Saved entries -
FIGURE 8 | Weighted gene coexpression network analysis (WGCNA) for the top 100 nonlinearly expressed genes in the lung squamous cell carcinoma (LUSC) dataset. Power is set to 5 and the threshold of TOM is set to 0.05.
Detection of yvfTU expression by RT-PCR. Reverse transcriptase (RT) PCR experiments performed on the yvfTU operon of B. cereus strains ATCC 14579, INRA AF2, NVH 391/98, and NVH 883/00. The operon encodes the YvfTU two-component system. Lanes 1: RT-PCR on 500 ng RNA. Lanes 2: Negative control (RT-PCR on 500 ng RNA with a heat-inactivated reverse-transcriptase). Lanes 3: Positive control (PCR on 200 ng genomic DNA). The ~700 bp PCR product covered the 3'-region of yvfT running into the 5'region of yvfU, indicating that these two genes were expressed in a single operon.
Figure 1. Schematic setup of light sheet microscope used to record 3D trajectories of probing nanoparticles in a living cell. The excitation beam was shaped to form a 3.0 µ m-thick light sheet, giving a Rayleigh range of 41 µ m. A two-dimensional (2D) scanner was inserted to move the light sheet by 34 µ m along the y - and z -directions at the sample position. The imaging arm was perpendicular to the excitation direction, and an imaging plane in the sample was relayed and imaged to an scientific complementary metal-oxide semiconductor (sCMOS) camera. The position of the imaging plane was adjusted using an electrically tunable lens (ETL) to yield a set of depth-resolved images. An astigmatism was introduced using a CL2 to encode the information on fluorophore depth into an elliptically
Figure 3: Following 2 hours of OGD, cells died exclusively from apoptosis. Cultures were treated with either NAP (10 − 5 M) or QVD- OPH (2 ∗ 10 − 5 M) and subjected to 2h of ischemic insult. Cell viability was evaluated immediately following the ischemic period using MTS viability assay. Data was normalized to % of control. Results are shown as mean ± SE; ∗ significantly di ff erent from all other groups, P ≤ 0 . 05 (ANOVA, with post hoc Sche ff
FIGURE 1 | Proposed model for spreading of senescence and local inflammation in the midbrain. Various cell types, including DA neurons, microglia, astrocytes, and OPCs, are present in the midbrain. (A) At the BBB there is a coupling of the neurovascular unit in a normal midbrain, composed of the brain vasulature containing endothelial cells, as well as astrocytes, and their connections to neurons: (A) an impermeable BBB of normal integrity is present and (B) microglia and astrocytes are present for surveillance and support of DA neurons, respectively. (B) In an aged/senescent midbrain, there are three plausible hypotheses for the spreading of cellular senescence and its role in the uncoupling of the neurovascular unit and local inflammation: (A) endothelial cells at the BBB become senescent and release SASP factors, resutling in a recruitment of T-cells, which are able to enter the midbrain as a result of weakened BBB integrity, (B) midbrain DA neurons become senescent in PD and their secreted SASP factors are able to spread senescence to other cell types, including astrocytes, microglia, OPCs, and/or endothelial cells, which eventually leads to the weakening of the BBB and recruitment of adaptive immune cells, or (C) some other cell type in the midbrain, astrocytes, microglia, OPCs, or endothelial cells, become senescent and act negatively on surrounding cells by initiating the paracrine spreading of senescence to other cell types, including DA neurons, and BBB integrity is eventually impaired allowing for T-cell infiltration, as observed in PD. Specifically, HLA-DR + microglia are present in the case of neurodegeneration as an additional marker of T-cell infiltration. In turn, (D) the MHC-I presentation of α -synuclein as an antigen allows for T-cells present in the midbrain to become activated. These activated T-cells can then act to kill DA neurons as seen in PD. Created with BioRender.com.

About this task - Only lines with the word "control" are wanted; pull each of them from the records.

Solution to this problem -
Detection of yvfTU expression by RT-PCR. Reverse transcriptase (RT) PCR experiments performed on the yvfTU operon of B. cereus strains ATCC 14579, INRA AF2, NVH 391/98, and NVH 883/00. The operon encodes the YvfTU two-component system. Lanes 1: RT-PCR on 500 ng RNA. Lanes 2: Negative control (RT-PCR on 500 ng RNA with a heat-inactivated reverse-transcriptase). Lanes 3: Positive control (PCR on 200 ng genomic DNA). The ~700 bp PCR product covered the 3'-region of yvfT running into the 5'region of yvfU, indicating that these two genes were expressed in a single operon.
Figure 3: Following 2 hours of OGD, cells died exclusively from apoptosis. Cultures were treated with either NAP (10 − 5 M) or QVD- OPH (2 ∗ 10 − 5 M) and subjected to 2h of ischemic insult. Cell viability was evaluated immediately following the ischemic period using MTS viability assay. Data was normalized to % of control. Results are shown as mean ± SE; ∗ significantly di ff erent from all other groups, P ≤ 0 . 05 (ANOVA, with post hoc Sche ff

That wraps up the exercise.